I thought of evaluating the iterated integral $\displaystyle\int_{-\infty}^{\infty}dx\int_{-\infty}^{\infty}e^{-\frac{1}{2}(x^2-xy+y^2)}dy$, but because of the presence of $x^2$ and $y^2$ terms, I am not being able to do that.

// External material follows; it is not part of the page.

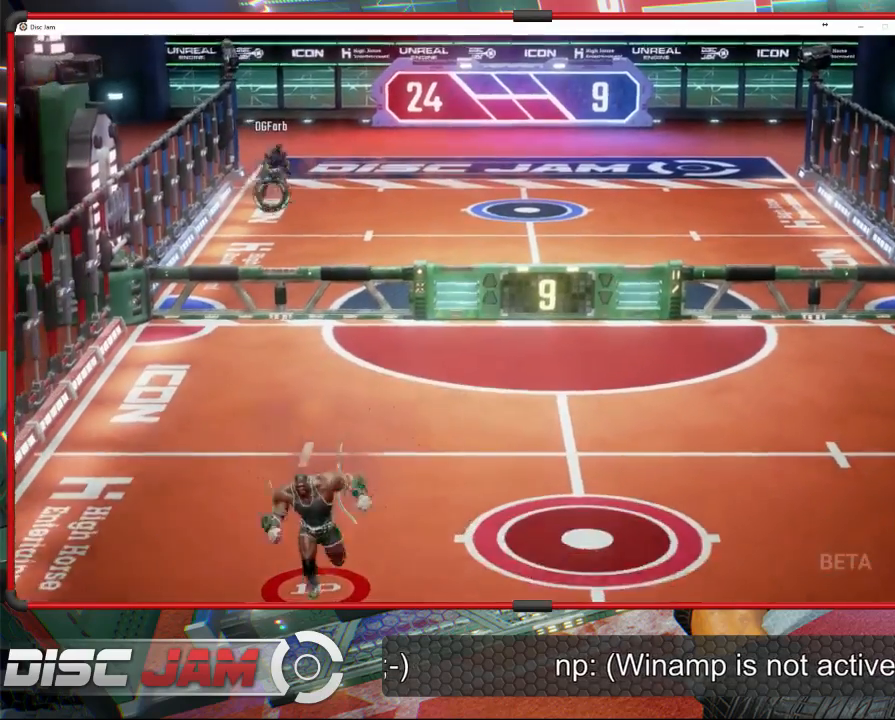
{"buttons": [], "left_stick": "up", "events": [[233, "left_stick", "up-right"], [333, "left_stick", "up"]]}
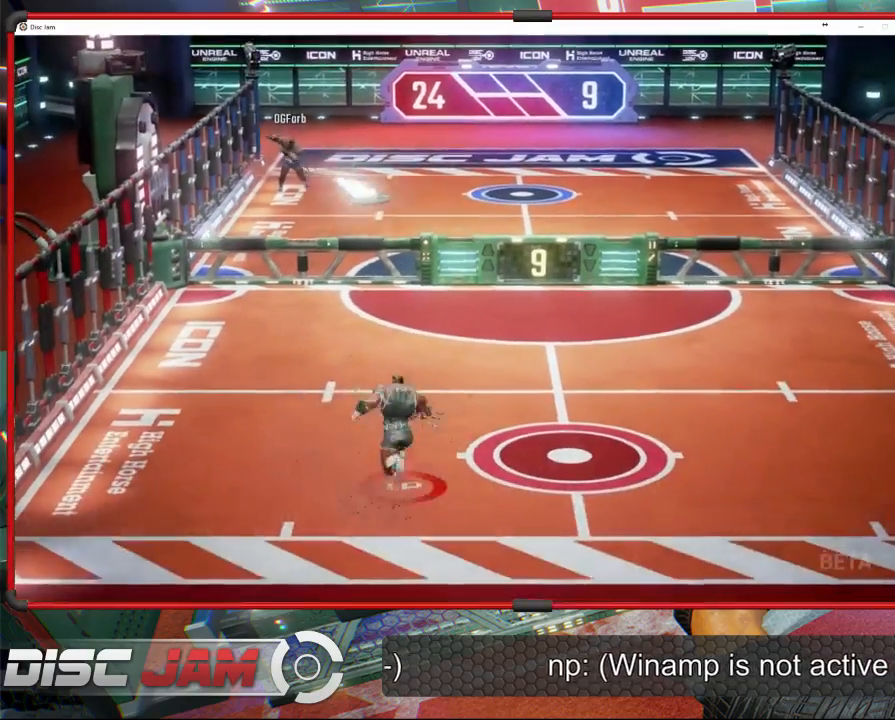
{"buttons": [], "left_stick": "up-right", "events": [[100, "left_stick", "up-right"]]}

I tried substituting $x=r\cos \theta$ and $y=r\sin \theta$ but in that case I have some confusion regarding the limits of $r$ and $\theta$. Can I get some help?

Solution 1:

Recall: $$x^2-xy+y^2=(x-\frac{1}{2}y)^2+\frac{3}{4}y^2$$ With that you get: $$\int_{-\infty}^\infty\int_{-\infty}^\infty e^{-\frac{1}{2}(x^2-xy+y^2)}dxdy=\\\int_{-\infty}^\infty\int_{-\infty}^\infty e^{-\frac{1}{2}\left((x-\frac{1}{2}y)^2+\frac{3}{4}y^2\right)}dxdy=\\ \int_{-\infty}^\infty\int_{-\infty}^\infty e^{-\frac{1}{2}\left(x'^2+\frac{3}{4}y^2\right)}dx'dy=\\ \int_{-\infty}^\infty\int_{-\infty}^\infty e^{-\frac{1}{2}x'^2}dx'e^{-\frac{3}{8}y^2}dy=\\ \int_{-\infty}^\infty\sqrt{2\pi}e^{-\frac{3}{8}y^2}dy=\\ \sqrt{2\pi}\sqrt{\frac{8}{3}\pi}=\frac{4}{\sqrt{3}}\pi $$

Solution 2:

The general gaussian integration formula is $$\int_{-\infty}^{\infty}\ldots\int_{-\infty}^{\infty} e^{-\frac12 x^T Ax}dx_1\ldots dx_n=\frac{(2\pi)^{\frac{n}{2}}}{\sqrt{\operatorname{det}A}}.$$ In your case, $n=2$ and $A=\left(\begin{array}{cc} 1 & -1/2 \\ -1/2 & 1\end{array}\right)$.